SUNY Optometry Researcher Receives National Eye Institute Grant to Study Visual System Learning

Professor Benjamin Backus, PhD has received a $600,000 grant over four years from the National Eye Institute for his study "Cue reliability and depth calibration during space perception."  Dr. Backus's grant will be used to study learning that occurs in the visual system. 

Although we are not aware of it, a healthy visual system continually fine tunes itself to make the best use possible of information in the retinal images.  Although some of this tuning occurs in the eye, much of it occurs in the brain -- when the brain improves how it makes use of information in the retinal images to build representation of things in the world.  We experience these representations as the ‘visual appearance' of things – how the world looks when our eyes are open.  It is critical for seeing that the brain make appropriate use of the retinal images.

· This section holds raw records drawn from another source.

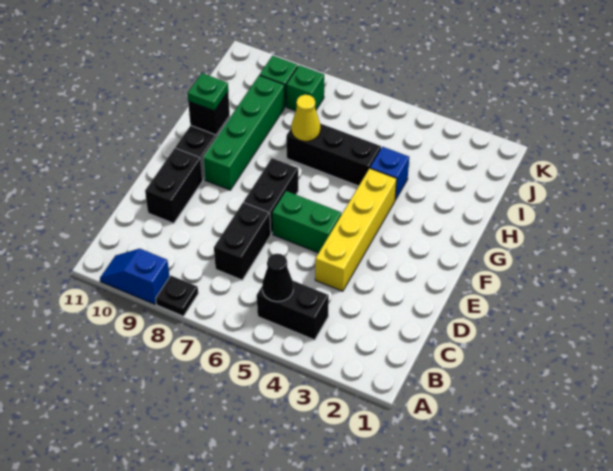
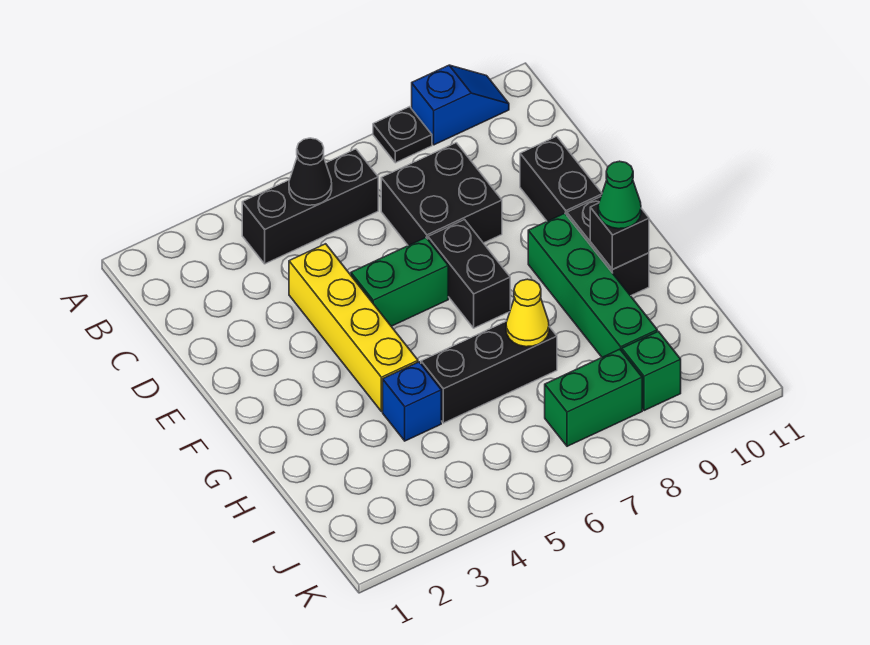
black brick B4:B5 level 1 -> black brick B4:B6 level 1
black brick C7:D7 level 1 -> black brick C7:D8 level 1
green plate G10 level 3 -> green cone G10 level 3
green brick J8 level 1 -> green brick J7:J8 level 1

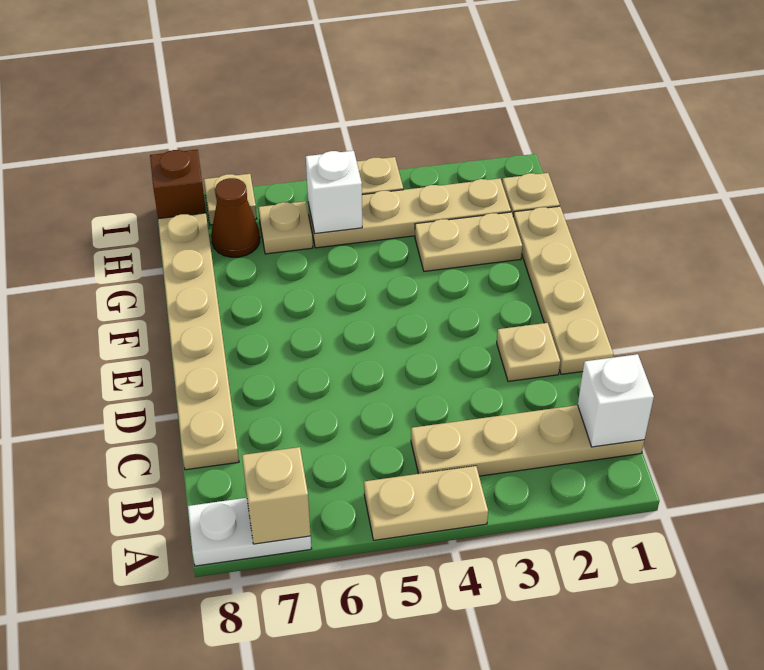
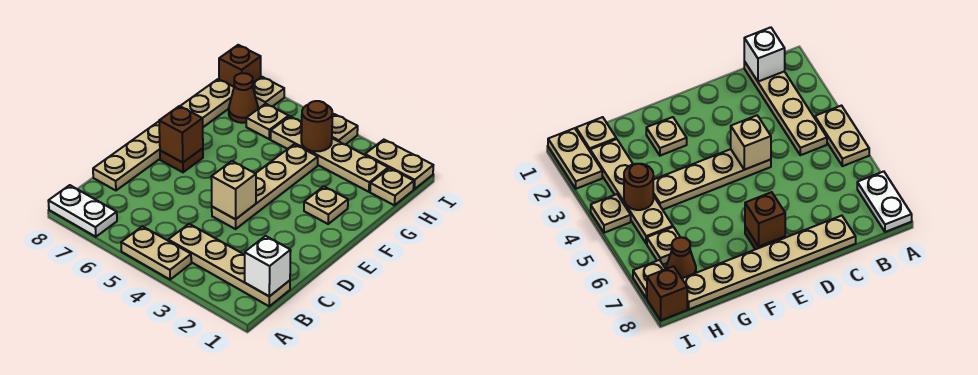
tan brick A7 level 2 -> tan brick D4 level 2
tan plate D1:G1 level 1 -> tan plate D4:G4 level 1
tan plate D2 level 1 -> tan plate F2 level 1
none -> brown plate E7 level 1
none -> brown brick E7 level 2
tan plate G2:G3 level 1 -> tan plate I1:I2 level 1
none -> brown round brick H4 level 2
white brick H5 level 2 -> none

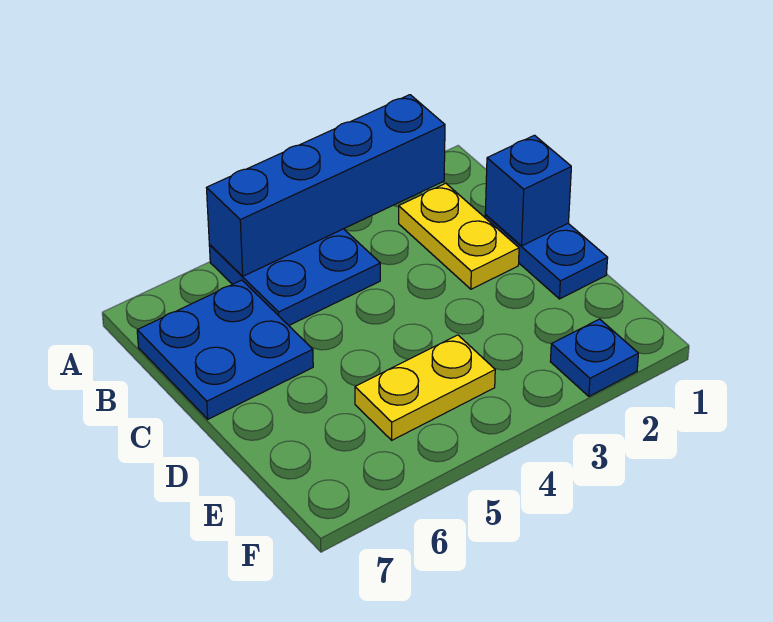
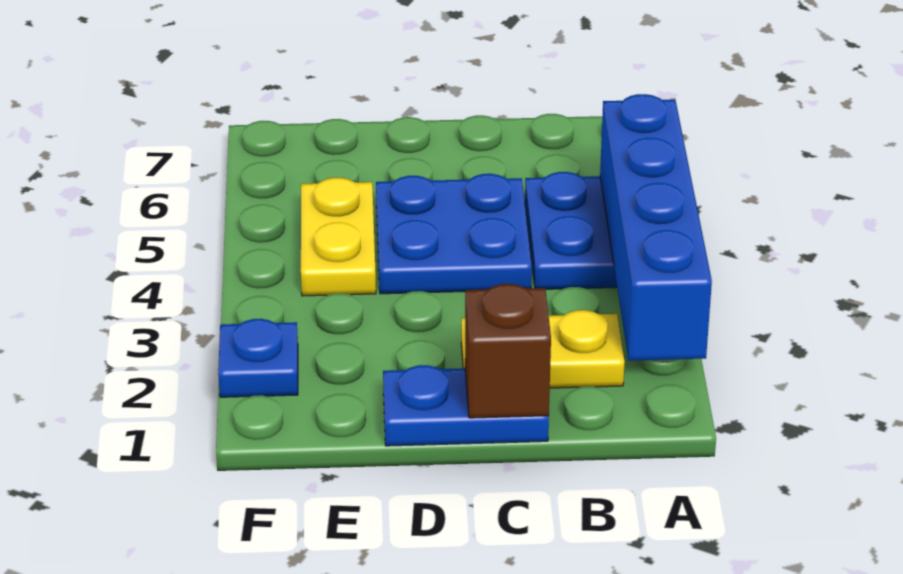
blue plate B6:C7 level 1 -> blue plate C4:D5 level 1
blue brick C1 level 2 -> brown brick C1 level 2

The brain extracts various signals from retinal images, called ‘cues,' and it must learn how to interpret these cues.  For this grant, Dr. Backus and his team will create visual stimuli in which new cues are paired with old cues, and measure the rate at which the new cues start to be used for perception.  This form of learning is called ‘cue recruitment' and is an exciting new area of vision research that was pioneered by Dr. Backus and his former students.  The results of this study have application in the field of vision therapy.

"We are delighted that Dr. Backus has the opportunity to continue his work in this important area of vision science," said Dr. David Troilo, Vice President and Dean for Academic Affairs at the SUNY College of Optometry.  The support of the National Eye Institute is a testament to the contribution that Dr. Backus and his team can make to the field."

State University of New York (SUNY) College of Optometry
The SUNY College of Optometry has nationally and internationally recognized faculty engaged in cutting-edge research in vision science.  Investigators conduct a variety of studies about the visual system and methods for improving visual function.  The College's in-house research facility, the Schnurmacher Institute for Vision Research, coordinates a colloquium series and supports postdoctoral as well as faculty research.